Somewhat more important is Jaffee’s stress on the more general problems of the “free market” economy and “neoliberalism.” He blames this for the worldwide woes of commodity production. I do not read the evidence quite the same way. As he points out, the world coffee trade is really dominated by five huge multinational firms (like Nestle) and a few more smallish ones (like Starbucks). These firms are supported by various direct and indirect subsidies, and get various other special favors. An oligopoly, especially when maintained by government action to some extent, is not a free market! He also shows that the dominance of First World buyers over Third World producers of coffee and other commodities has been maintained by war, subversion, and other ugly procedures that are the absolute antithesis of the free market. The fact is–as most Third World countries and a few First World scholars (like Aihwa Ong) now realize–that the world under “neoliberalism” has, if anything, even more neocolonial governmental control and manipulation than before. First World interests have forced their idea of “free markets” on the poor nations, but have kept the subsidies for their home folks, to say nothing of such exercises in “free marketing” as the US invasion of Iraq, forthrightly called by Alan Greenspan a “war for oil.” I have no vested interest in free markets per se, but I don’t think they are the whole problem here.
That said, Jaffee is certainly correct in saying that we need much more fair trade in coffee, and that it will take work–neither First World strongarming nor free marketing, but actual reform of trade. He gives a number of very valuable and practical recommendations, including protection of the term “fair trade” from misuse and cooptation.
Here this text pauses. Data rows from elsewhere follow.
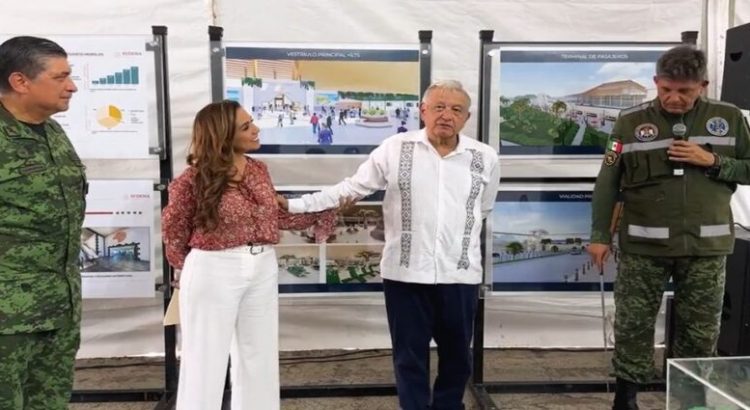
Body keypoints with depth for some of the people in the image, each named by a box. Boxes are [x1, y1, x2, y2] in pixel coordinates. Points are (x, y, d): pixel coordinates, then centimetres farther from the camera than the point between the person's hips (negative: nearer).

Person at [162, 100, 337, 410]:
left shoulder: (259, 170, 5)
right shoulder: (194, 179, -12)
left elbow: (277, 217, 11)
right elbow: (174, 233, -2)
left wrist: (324, 212, 9)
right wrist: (192, 269, 8)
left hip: (263, 270, 6)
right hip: (213, 272, -5)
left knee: (259, 356, 16)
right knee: (207, 359, 6)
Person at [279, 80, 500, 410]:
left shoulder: (486, 159, 1)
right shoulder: (394, 149, -4)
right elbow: (350, 189, 0)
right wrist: (294, 205, -4)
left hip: (460, 275, 2)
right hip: (405, 274, -2)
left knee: (457, 357, 17)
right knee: (409, 358, 11)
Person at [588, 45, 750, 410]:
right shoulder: (631, 121, -1)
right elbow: (607, 182, 0)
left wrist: (713, 161, -10)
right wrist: (599, 235, -2)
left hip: (706, 246, 2)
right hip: (643, 245, -1)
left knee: (700, 331, 11)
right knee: (632, 325, 5)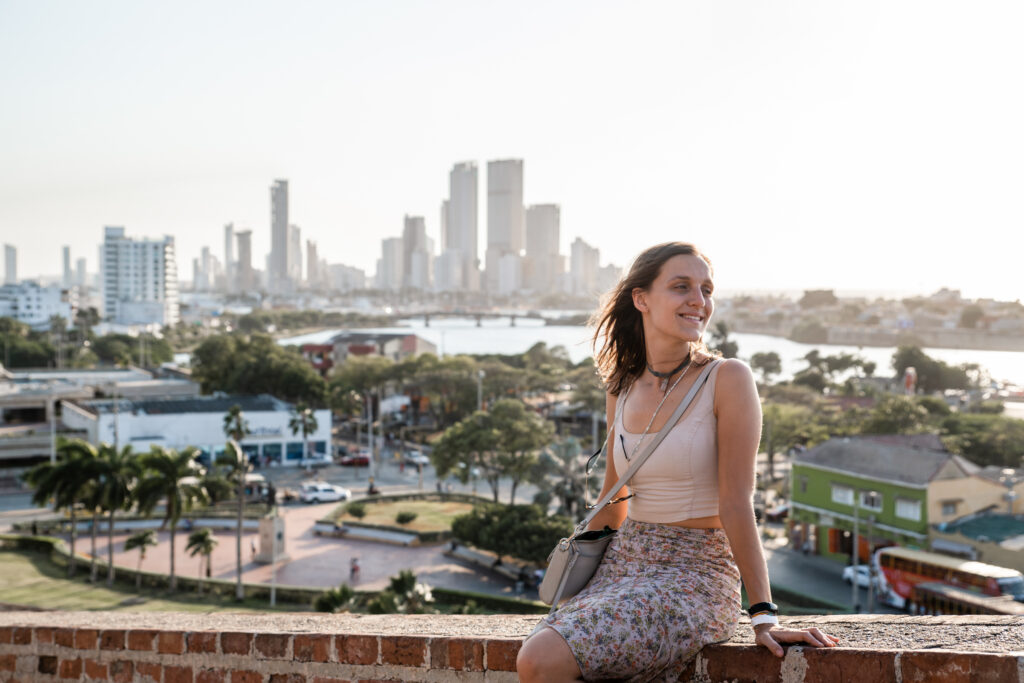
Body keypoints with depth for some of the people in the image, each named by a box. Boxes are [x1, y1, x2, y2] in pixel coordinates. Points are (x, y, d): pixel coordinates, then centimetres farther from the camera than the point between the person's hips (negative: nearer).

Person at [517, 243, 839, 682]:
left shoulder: (727, 379, -9)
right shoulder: (623, 389, 8)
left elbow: (736, 503, -12)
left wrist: (764, 616, -14)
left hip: (696, 575, -5)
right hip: (622, 562, 5)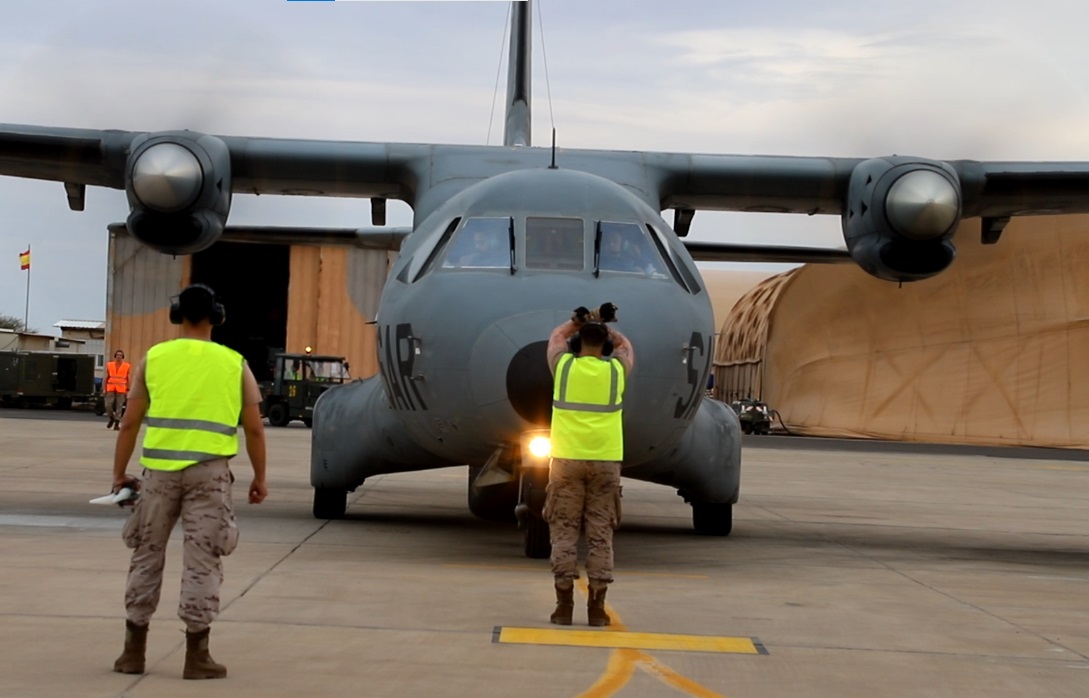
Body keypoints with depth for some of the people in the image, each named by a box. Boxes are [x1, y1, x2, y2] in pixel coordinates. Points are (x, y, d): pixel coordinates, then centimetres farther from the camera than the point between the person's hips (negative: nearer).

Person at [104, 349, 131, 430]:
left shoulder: (127, 366, 2)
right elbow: (106, 377, 10)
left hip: (121, 389, -2)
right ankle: (111, 418, 22)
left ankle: (117, 423, -1)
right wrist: (105, 389, 6)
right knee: (108, 405, -4)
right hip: (110, 389, 2)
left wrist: (128, 390, -1)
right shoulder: (109, 365, 7)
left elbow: (128, 379, 4)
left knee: (119, 406, -4)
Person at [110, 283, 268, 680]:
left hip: (161, 470, 1)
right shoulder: (234, 364, 7)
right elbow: (254, 429, 3)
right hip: (209, 472, -1)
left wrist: (119, 475, 11)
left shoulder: (154, 358, 7)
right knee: (202, 562, 2)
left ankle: (134, 651, 15)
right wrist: (259, 478, 13)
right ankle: (196, 656, 3)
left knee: (147, 556, 12)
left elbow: (130, 423, 4)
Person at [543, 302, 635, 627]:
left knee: (564, 531, 3)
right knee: (600, 533, 4)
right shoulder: (616, 369, 2)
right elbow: (626, 345, 25)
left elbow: (556, 336, 23)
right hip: (605, 460, 1)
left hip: (567, 459, 0)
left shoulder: (563, 365, 1)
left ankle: (564, 605, -2)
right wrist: (604, 326, 31)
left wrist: (579, 321, 33)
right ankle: (596, 606, 1)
Readers, this is one place you can REALLY MAKE A DIFFERENCE. I have seen Mexico’s small-scale coffee production and studied it, and I think the situation is really night and day. INSIST on shade-grown, organic, fair trade coffee! Seek it out! Even if the label is somewhat weaseled, as Jaffee correctly shows it often is, your insistence sends a clear message. Recently there has been a major decline in “ordinary” coffee consumption but a spectacular rise in demand for fair trade and organic coffee. The firms cannot ignore that.
More generally: Anyone interested in current problems of small-scale agriculture–whether coffee, potatoes, or cattle–should read this book.
September 14th, 2009 at 9:14 pm
Jaffee did a great job covering the important aspects of fair trade coffee. He thoroughly explained the history of the market and explained the coffee market during the ICA years as well. He also covers the drawbacks of fair trade. I would recomend this book to anyone interested in coffee as well as anyone interested in social justice.
September 14th, 2009 at 10:13 pm
This book is a fine-tuned look at Fair Trade in the coffee industry and very important for understanding the complex nature of growing coffee. The book is great.